CIO Priorites in 2014? Who knows.For the past several years I’ve blogged about the Gartner Executive Program’s January announcement of Global CIO priorities for the coming year. Gartner would survey 2000+ CIOs and publish the findings. The announcement took the form of two lists. The first was a top 10 business priorities. The second was the top 10 technology priorities. My clients and I found these lists useful in understanding where  IT leaders focused their brain cycles and budgets.

This year, Gartner went a different direction with their January survey announcement,  “Taming the Digital Dragon.

“Digitalization, the third era of enterprise IT, is beginning, but most CIOs do not feel prepared for this next era.”

Yes, there was a large survey of 2,339 CIOs. Yes, they published a few statistics, such as “51 percent of CIOs are concerned that the digital torrent is coming faster than they can cope and 42 percent don’t feel that they have the talent needed to face this future.” However there are no lists, no trends and no basis for discussion.

What’s my take on this, you ask? Gartner is reaching for newer opportunities in strategy consulting for IT. In the process they are shedding a valuable operationally-focused report around vendor, budget and technology priorities within IT. Hey, it’s their decision what to do. I’m just saying that I miss the previous lists of CIO Priorities.

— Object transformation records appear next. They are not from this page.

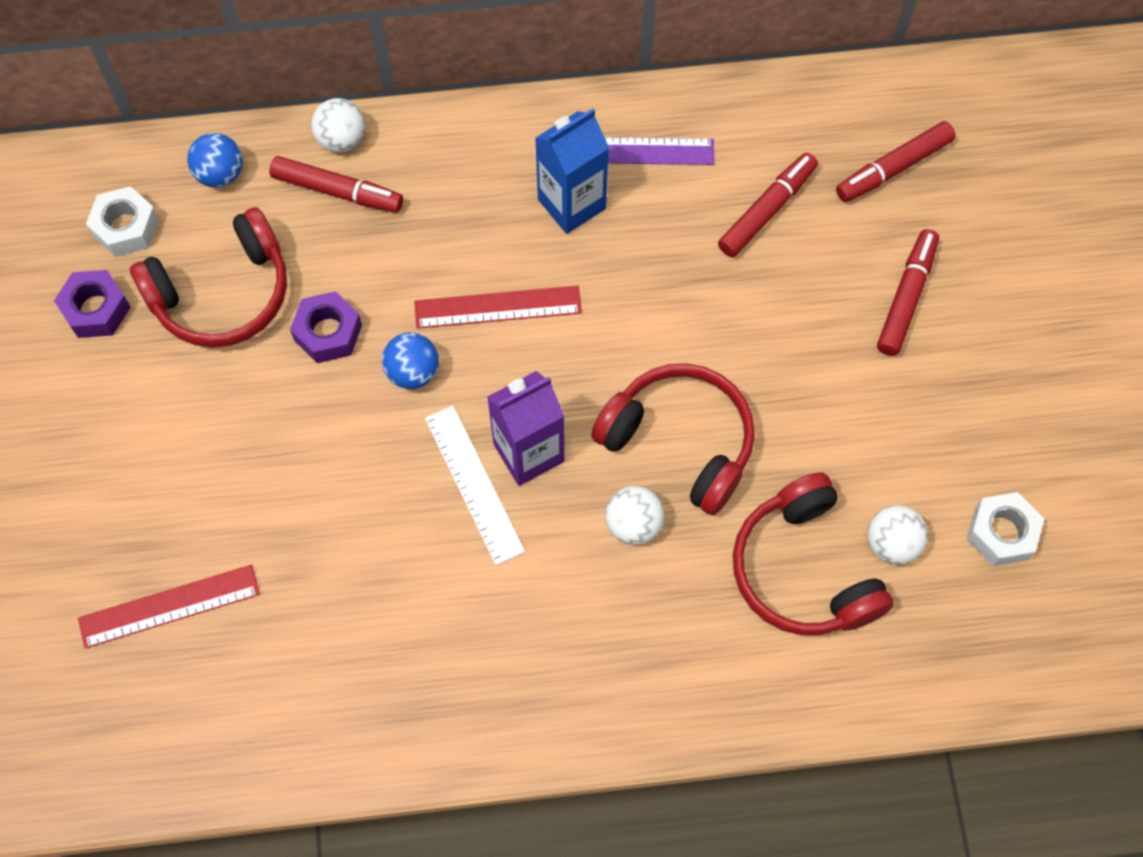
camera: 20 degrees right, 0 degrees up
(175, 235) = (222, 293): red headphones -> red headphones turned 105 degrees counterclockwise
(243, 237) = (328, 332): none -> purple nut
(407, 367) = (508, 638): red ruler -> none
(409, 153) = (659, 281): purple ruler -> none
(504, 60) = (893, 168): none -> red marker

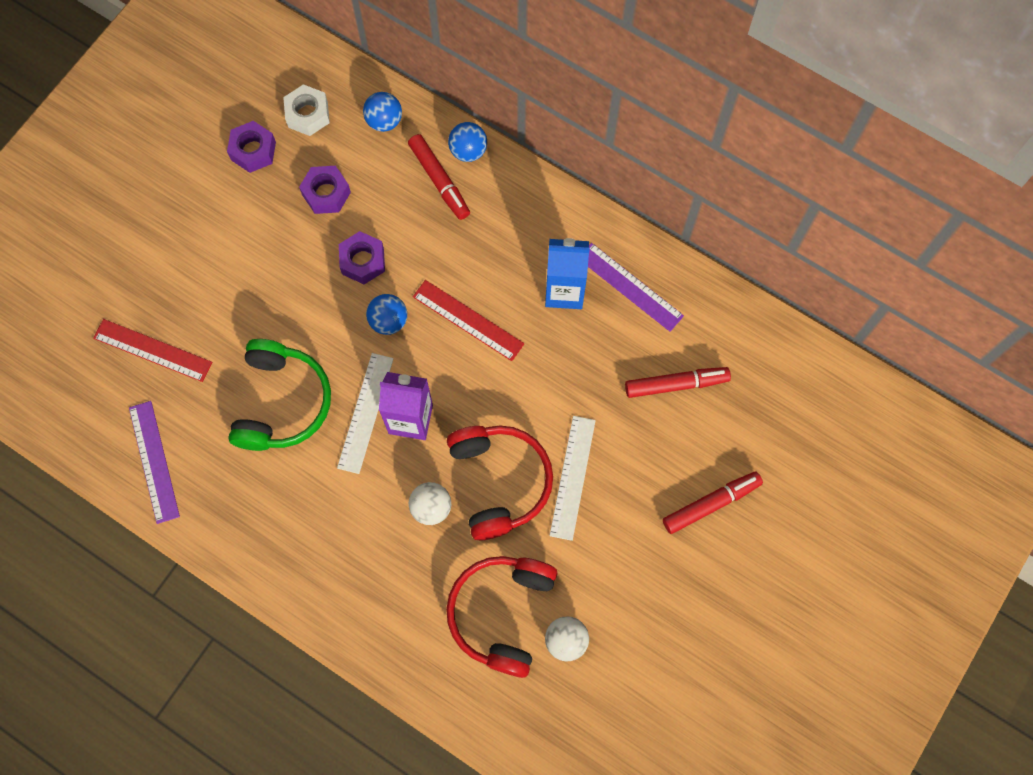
camera: 40 degrees right, 5 degrees up
(222, 293) = (326, 193): red headphones -> purple nut
(280, 723) = (154, 461): none -> purple ruler
(341, 139) = (468, 151): white ball -> blue ball
(371, 546) = (281, 402): none -> green headphones
(749, 379) = (572, 477): none -> white ruler
(893, 168) = (778, 419): red marker -> none
(1001, 533) = (635, 688): white nut -> none

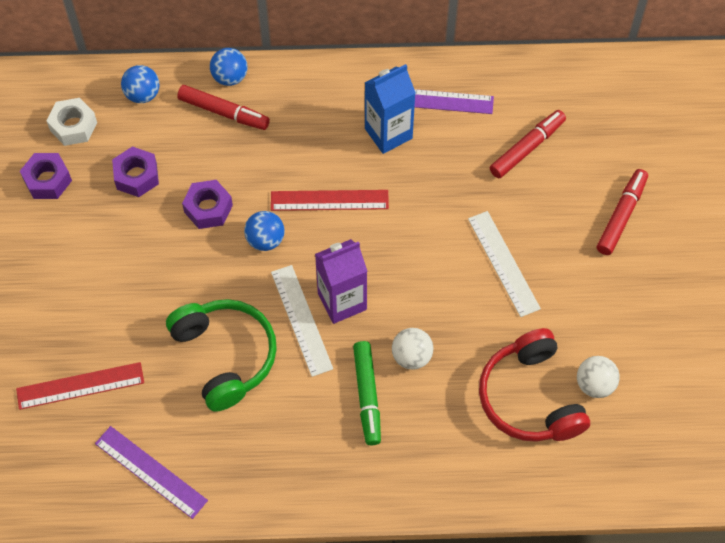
camera: 35 degrees left, 10 degrees down
(369, 516) = (367, 396): none -> green marker
(499, 482) = (450, 303): red headphones -> none

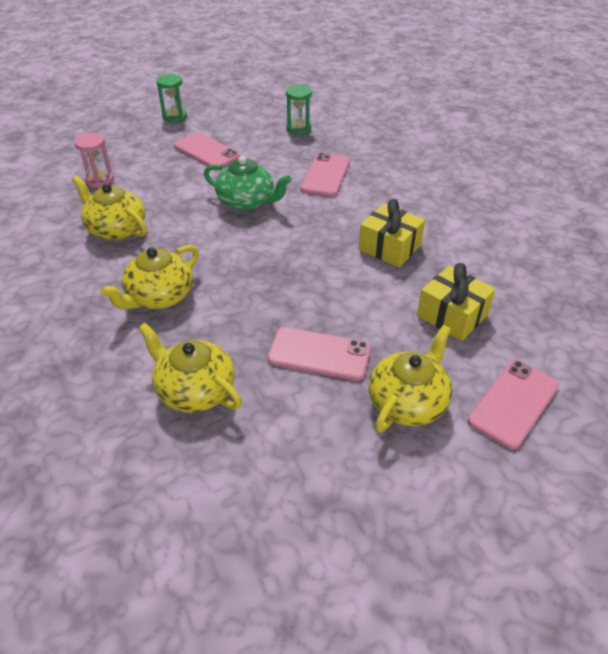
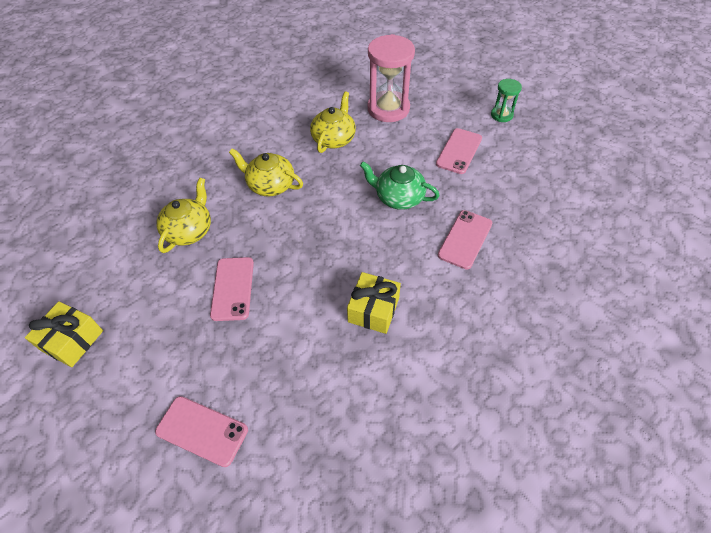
camera: 75 degrees right, 10 degrees up
(99, 180) = (388, 109): pink hourglass -> pink hourglass, size x1.95
(247, 202) = (398, 197): green teapot -> green teapot turned 105 degrees clockwise
(299, 128) = (535, 200): green hourglass -> none
(326, 175) = (465, 239): pink phone -> pink phone turned 60 degrees counterclockwise
(408, 402) = (194, 354): yellow teapot -> none
(452, 315) = (295, 372): yellow gift -> yellow gift (72, 340)

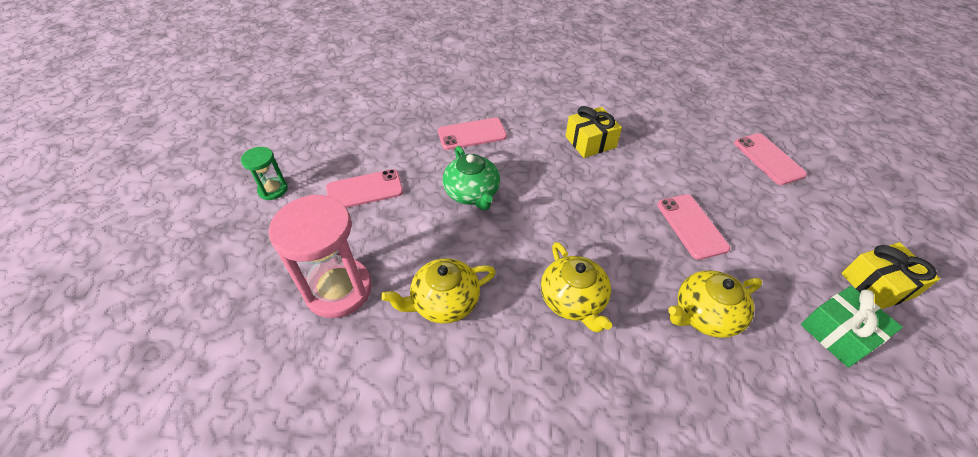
camera: 135 degrees left, 5 degrees down
(99, 278) = (839, 334): none -> green gift
(232, 288) = (691, 226): pink phone -> pink phone turned 60 degrees counterclockwise

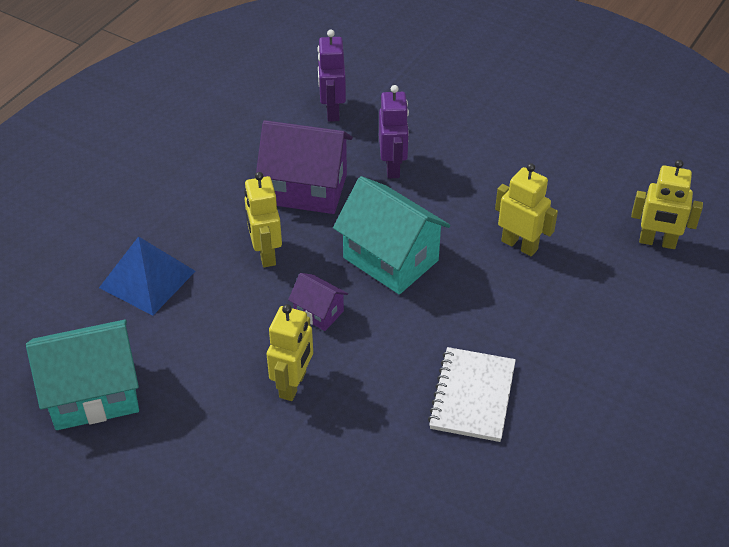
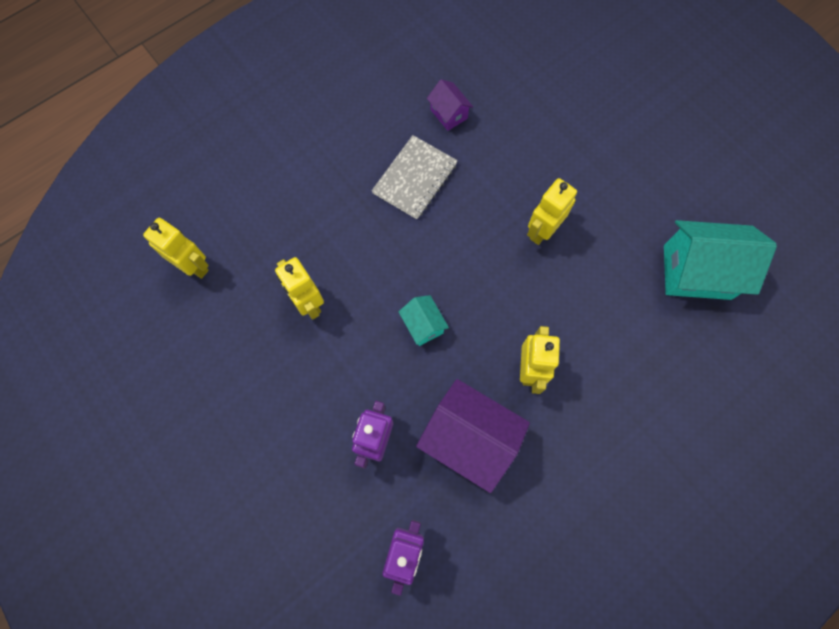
camera: 160 degrees left, 25 degrees up
(147, 279) = (640, 376): blue pyramid -> none
(318, 312) = (502, 290): purple house -> purple house (449, 114)
(391, 259) = (423, 325): turquoise house -> turquoise house, size x0.50
(472, 396) = (415, 179): white notebook -> grey notebook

Bill’s Take on Potential CIO Priorities

My best hunch is that some of the following might be on CIOs’ minds:

Bill’s Picks
Prioritizing the “new four:” social, mobile, cloud and unstructured data, along side the “traditional three:” people processes and technology
Becoming as good at rapidly applying data to decision-making as Google and Amazon
Establishing policies to address mobile device proliferation, diversity, management and security
Becoming more hybrid and federated across Mobile, Desktop, Cloud and Data Center computing
Balancing disruptive innovation with operational predictability

What do you think about my list? Where do you think valid data will come from?  How are we going to have a public discussion of business and technology priorities without first having a rigorous data set? I wish I knew.